Requirement: Render the records below as a numbered list, starting with the line that contains "What is the" and going on through the line that contains "Do 257040 国联安红利混合". Omit blank lines and leave out the pictures.

Input records:
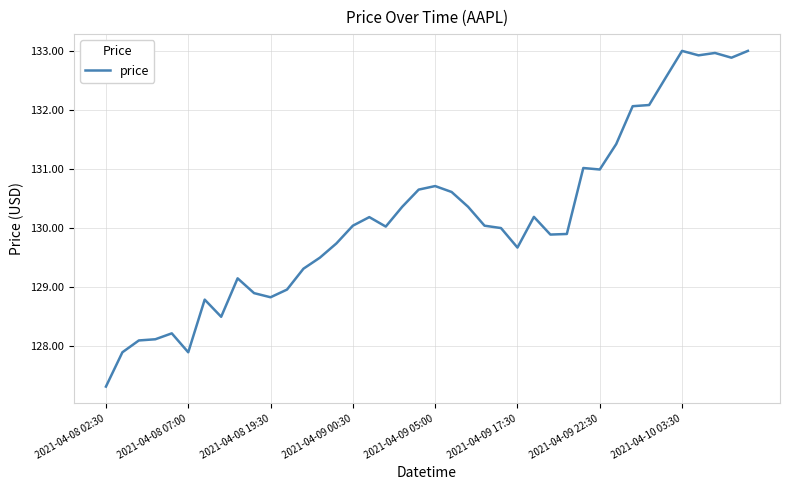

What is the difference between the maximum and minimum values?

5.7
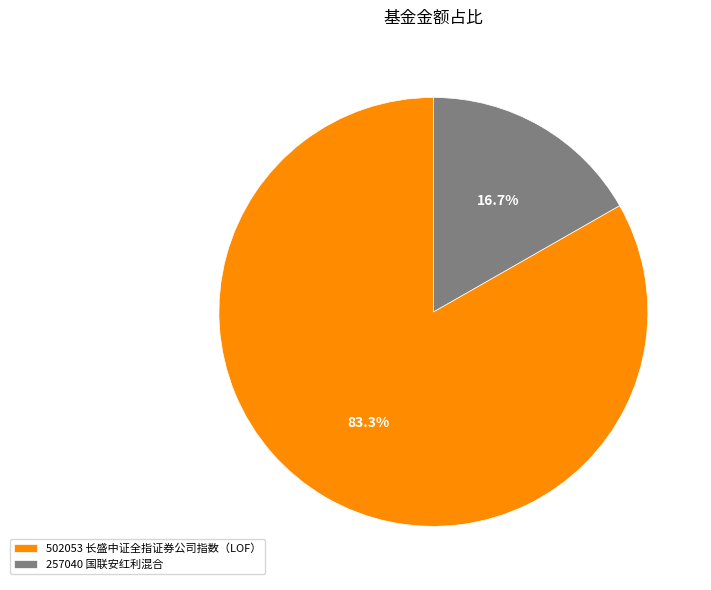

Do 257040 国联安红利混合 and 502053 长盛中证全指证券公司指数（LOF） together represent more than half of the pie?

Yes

--

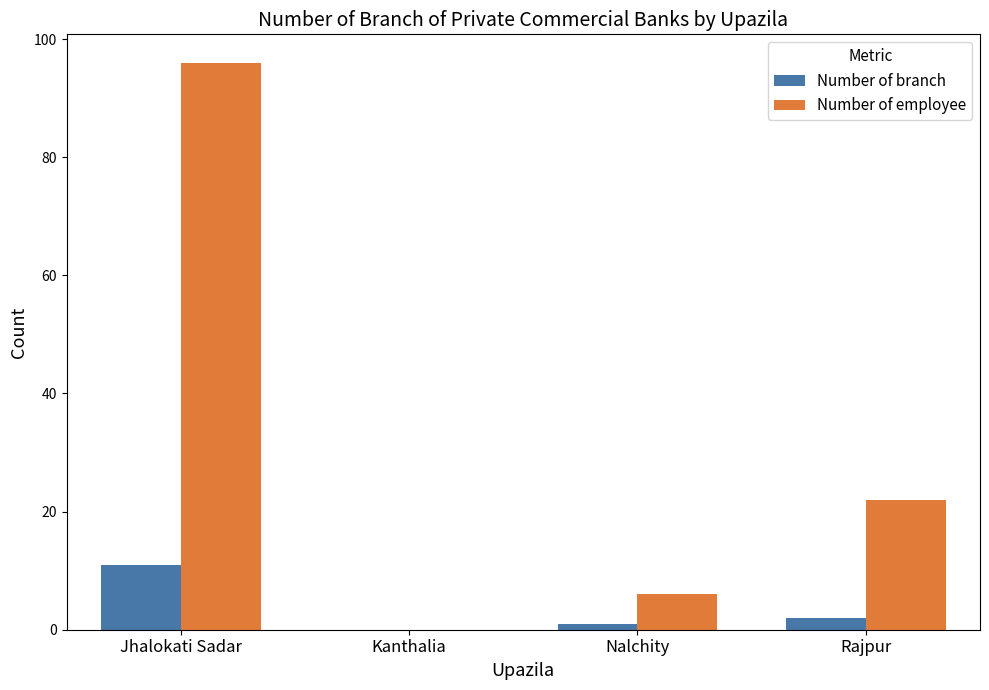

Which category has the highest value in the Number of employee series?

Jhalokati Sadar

Written solution:
1. What is the difference between the maximum and minimum values?
2. 5.7
3. Do 257040 国联安红利混合 and 502053 长盛中证全指证券公司指数（LOF） together represent more than half of the pie?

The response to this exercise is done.